● **Action item**:
Reproduce every record below exactly, without the pictures.
(Dataset excerpts begins)
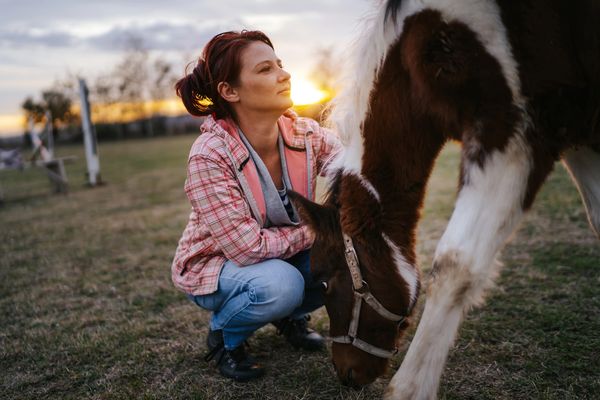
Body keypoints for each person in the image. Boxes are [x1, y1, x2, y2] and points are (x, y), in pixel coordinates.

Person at [171, 30, 341, 382]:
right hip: (217, 267)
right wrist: (319, 229)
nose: (284, 74)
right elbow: (247, 249)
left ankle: (288, 317)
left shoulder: (305, 134)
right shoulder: (209, 155)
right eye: (265, 69)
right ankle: (225, 336)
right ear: (229, 91)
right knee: (281, 286)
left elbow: (354, 167)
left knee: (344, 257)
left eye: (280, 64)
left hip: (281, 255)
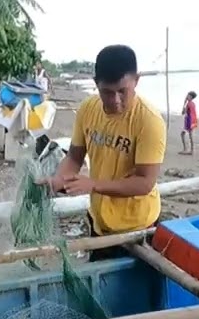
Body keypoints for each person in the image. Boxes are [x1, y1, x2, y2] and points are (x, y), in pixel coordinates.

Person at [41, 45, 166, 259]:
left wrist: (93, 185)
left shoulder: (149, 121)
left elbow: (145, 183)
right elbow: (74, 157)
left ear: (136, 80)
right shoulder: (88, 109)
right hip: (98, 222)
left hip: (137, 227)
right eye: (107, 92)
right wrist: (58, 180)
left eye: (122, 91)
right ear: (95, 83)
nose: (115, 100)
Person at [180, 90, 198, 155]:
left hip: (188, 121)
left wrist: (184, 103)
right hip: (193, 121)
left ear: (190, 97)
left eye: (188, 95)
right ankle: (192, 150)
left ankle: (185, 149)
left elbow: (183, 112)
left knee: (182, 134)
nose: (187, 96)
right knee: (190, 135)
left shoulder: (188, 104)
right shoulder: (193, 104)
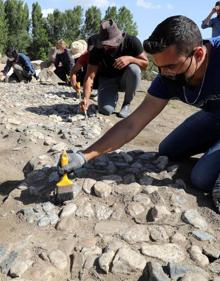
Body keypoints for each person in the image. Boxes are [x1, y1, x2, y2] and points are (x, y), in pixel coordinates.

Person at [58, 15, 220, 213]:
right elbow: (131, 124)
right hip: (214, 115)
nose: (164, 74)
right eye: (159, 67)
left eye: (170, 66)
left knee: (201, 178)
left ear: (199, 55)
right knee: (168, 150)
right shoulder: (167, 76)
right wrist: (84, 156)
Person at [81, 19, 148, 118]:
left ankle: (126, 104)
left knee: (134, 69)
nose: (107, 47)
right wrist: (85, 98)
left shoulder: (131, 41)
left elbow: (145, 64)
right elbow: (89, 77)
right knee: (105, 110)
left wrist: (130, 59)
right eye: (104, 44)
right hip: (107, 80)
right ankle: (110, 98)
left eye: (110, 44)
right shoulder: (96, 49)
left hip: (125, 79)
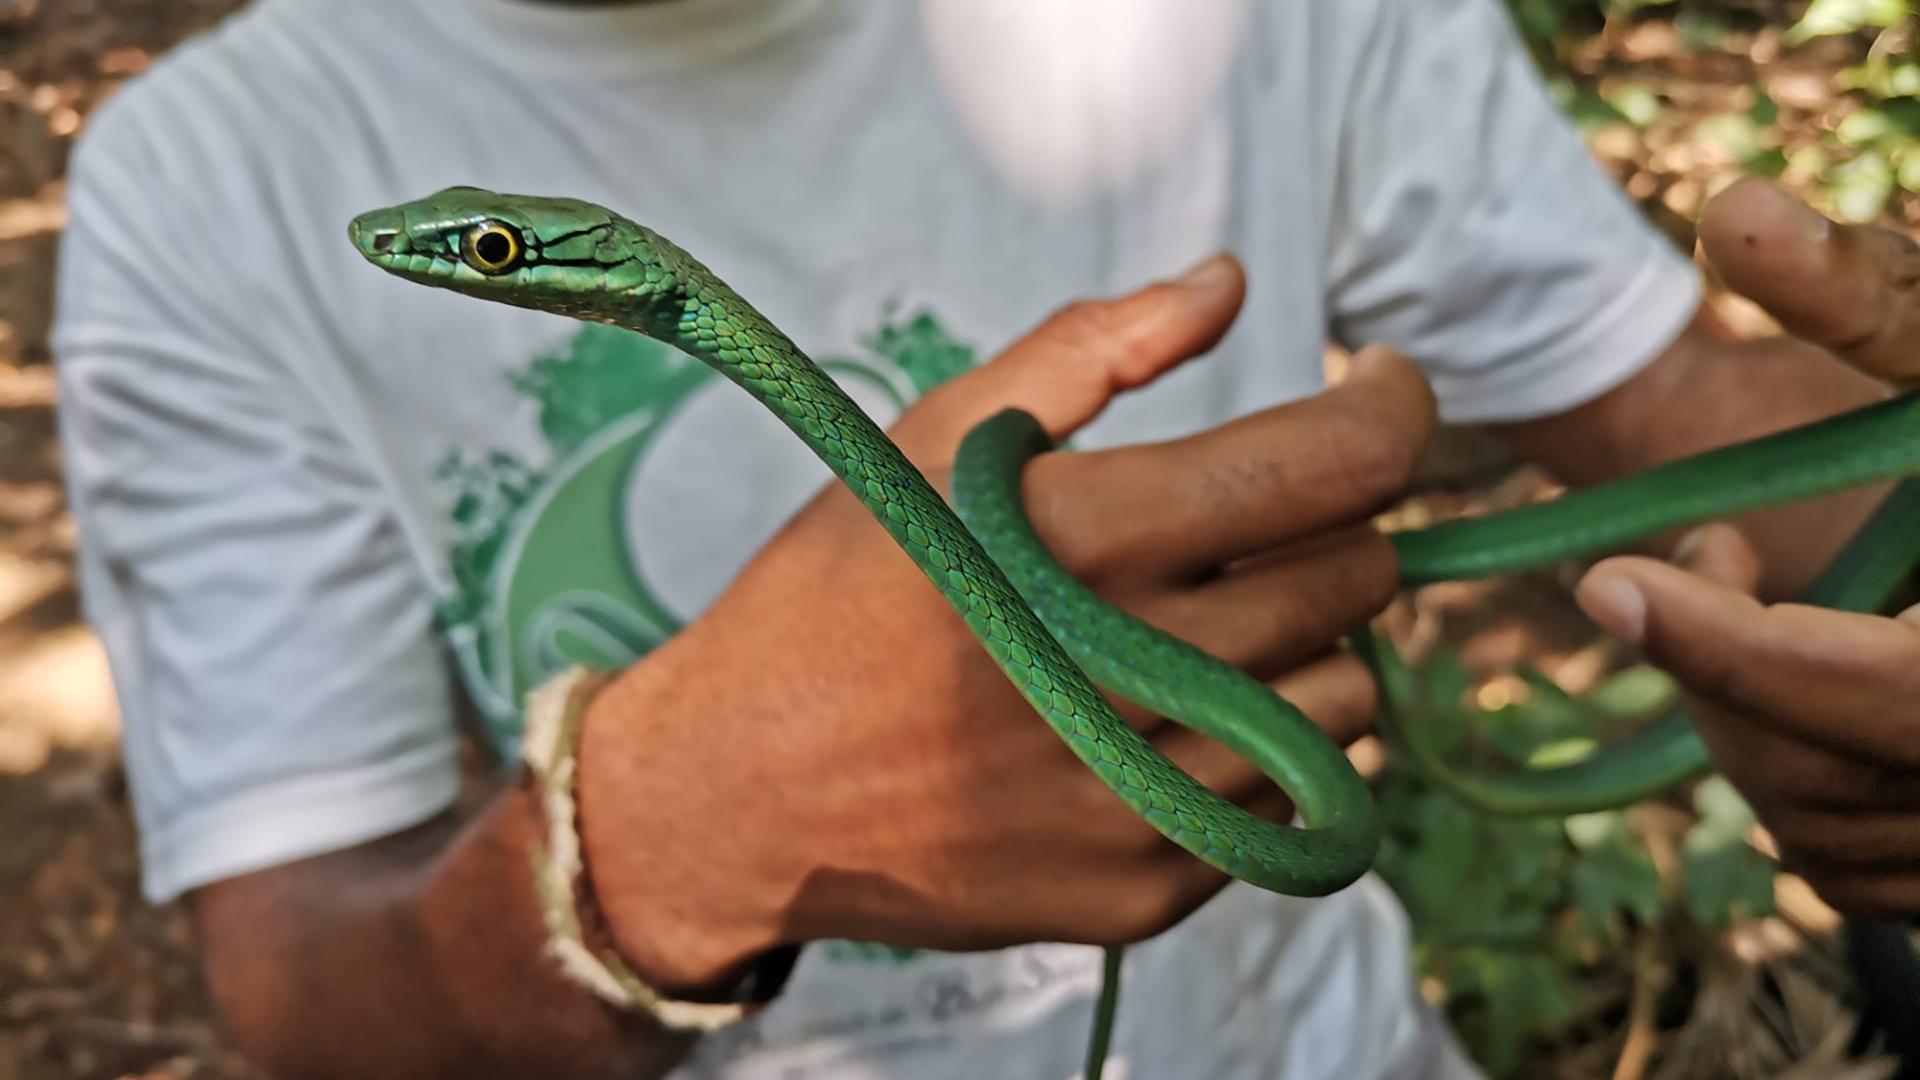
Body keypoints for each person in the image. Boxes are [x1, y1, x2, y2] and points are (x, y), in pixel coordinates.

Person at [48, 0, 1920, 1076]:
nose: (470, 270)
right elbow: (309, 1000)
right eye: (485, 261)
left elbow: (1674, 406)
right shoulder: (209, 184)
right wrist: (661, 845)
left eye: (492, 257)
(Dataset excerpts ends)
● **Completed task**:
Body keypoints for each person in the image. Boxes are [x1, y1, x2, y2] and points are (x, y), in pixel coordinates.

Person at [171, 30, 341, 382]:
right hip: (217, 267)
right wrist: (319, 229)
nose: (284, 74)
right elbow: (247, 249)
left ankle: (288, 317)
left shoulder: (305, 134)
right shoulder: (209, 155)
right eye: (265, 69)
right ankle: (225, 336)
right ear: (229, 91)
right knee: (281, 286)
left elbow: (354, 167)
left knee: (344, 257)
left eye: (280, 64)
left hip: (281, 255)
Body keypoints for each person in the image. Boxes are [x1, y1, x2, y2] and points are (x, y), in pixel coordinates.

Person at [41, 45, 166, 259]:
left wrist: (93, 185)
left shoulder: (149, 121)
left elbow: (145, 183)
right elbow: (74, 157)
left ear: (136, 80)
right shoulder: (88, 109)
right hip: (98, 222)
left hip: (137, 227)
right eye: (107, 92)
right wrist: (58, 180)
left eye: (122, 91)
right ear: (95, 83)
nose: (115, 100)
Person at [180, 90, 198, 155]:
left hip: (188, 121)
left wrist: (184, 103)
right hip: (193, 121)
left ear: (190, 97)
left eye: (188, 95)
right ankle: (192, 150)
left ankle: (185, 149)
left elbow: (183, 112)
left knee: (182, 134)
nose: (187, 96)
right knee: (190, 135)
left shoulder: (188, 104)
right shoulder: (193, 104)
Body keypoints for each person in the image. Boxes are [x1, y1, x2, y2] and points are (x, y), in pixel coordinates.

Person at [58, 15, 220, 213]:
right elbow: (131, 124)
right hip: (214, 115)
nose: (164, 74)
right eye: (159, 67)
left eye: (170, 66)
left knee: (201, 178)
left ear: (199, 55)
right knee: (168, 150)
right shoulder: (167, 76)
right wrist: (84, 156)
Person at [81, 19, 148, 118]:
left ankle: (126, 104)
left knee: (134, 69)
nose: (107, 47)
right wrist: (85, 98)
left shoulder: (131, 41)
left elbow: (145, 64)
right elbow: (89, 77)
right knee: (105, 110)
left wrist: (130, 59)
right eye: (104, 44)
right hip: (107, 80)
right ankle: (110, 98)
left eye: (110, 44)
right shoulder: (96, 49)
left hip: (125, 79)
Body keypoints for each person in the image. Boxes are [x1, y1, x2, y2] and points are (x, y), in pixel coordinates.

Person at [48, 0, 1920, 1076]:
nose: (470, 270)
right elbow: (309, 1000)
right eye: (485, 261)
left elbow: (1674, 406)
right shoulder: (209, 184)
right wrist: (661, 845)
left eye: (492, 257)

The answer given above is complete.